CHINA TOWER(788.HK):2Q23 RESULTS IN-LINE WITH EXPECTATIONS; CASH FLOW UNDER TEMPORARY PRESSURE
China Tower released its 1H23 results, posting revenue and NP growth of 2.2% and 14.6% YoY. The sales from the legacy business (81% of total revenue) declined by 2.9% YoY, mainly due to additional pricing discount under the new Commercial Pricing Agreement (the number should grow 3.4% YoY under previous agreement)。 Their DAS and Two Wings business grew double-digit (30.4% in 1H23); however, the impact is minimal given their revenue contribution is less than 20%. Looking forward, we expect China Tower’s overall growth will be in low single digits, affected by continuous cost optimization in major China telecoms. Maintain HOLD with TP at HK$0.89.
Cost optimization from China telcos will continue to weigh on legacy tower business growth. This segment’s sales grew 3.4%/1.8% YoY in 2021/22. We tracked a key indicator to estimate China telco’s tower leasing burden (figure 2), which clearly showed a declining trend. Therefore, we expect the tower sales will decline low single-digit (2.4%/3.6% YoY) in 2023/24E, factoring in the new pricing discount. DAS and Two Wings business (smart tower business and energy operations) may grow at double- digit. However, we think these segments do not have a meaningful impact on total revenue. Overall sales of the Company is likely to be flat (2.1%/1.9% YoY for 2023/24E)。

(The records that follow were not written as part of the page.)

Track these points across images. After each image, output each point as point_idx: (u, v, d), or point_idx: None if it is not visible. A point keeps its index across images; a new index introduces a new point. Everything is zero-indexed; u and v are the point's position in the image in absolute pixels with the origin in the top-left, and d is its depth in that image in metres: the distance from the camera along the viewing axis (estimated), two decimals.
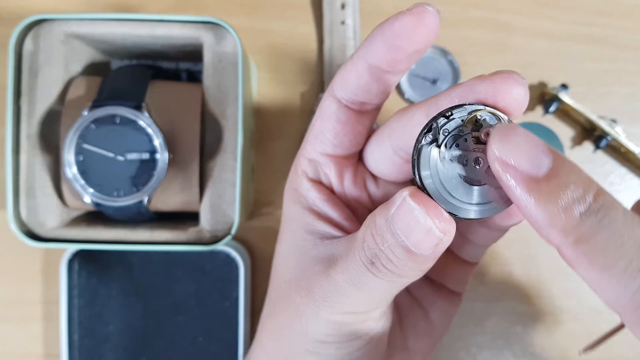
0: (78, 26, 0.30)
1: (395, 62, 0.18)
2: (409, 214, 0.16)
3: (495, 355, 0.38)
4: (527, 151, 0.15)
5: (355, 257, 0.18)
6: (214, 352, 0.35)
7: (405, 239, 0.17)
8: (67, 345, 0.34)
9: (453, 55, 0.38)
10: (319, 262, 0.21)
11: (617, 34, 0.40)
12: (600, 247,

Company’s free cash flow under temporary pressure due to new pricing agreements with China telcos and heavier capex. Free cash flow plunged by more than 105% in 1H23 to RMB-1.27bn as the Company’s accounts receivable surged by more than 50% in 1H23 compared to FY22. Meanwhile, Company’s capex grew by 41.1% YoY in 1H23 as it accelerated investments in the Two Wings business segments and ongoing constructions. However, mgmt. suggests the temporary cash flow pressure is unlikely to impact its full year dividend pay-out. We expect the Company’s cash flow condition to return to normal level in 2H23-2024 as we are currently in the beginning phase of the new pricing agreements.
Maintain HOLD with TP adjusted to HK$0.89, based on 2.7x FY24 EV/EBITDA, which is ~1SD below 1-year forward EV/EBITDA multiple, as we think the overall growth for China Tower is limited.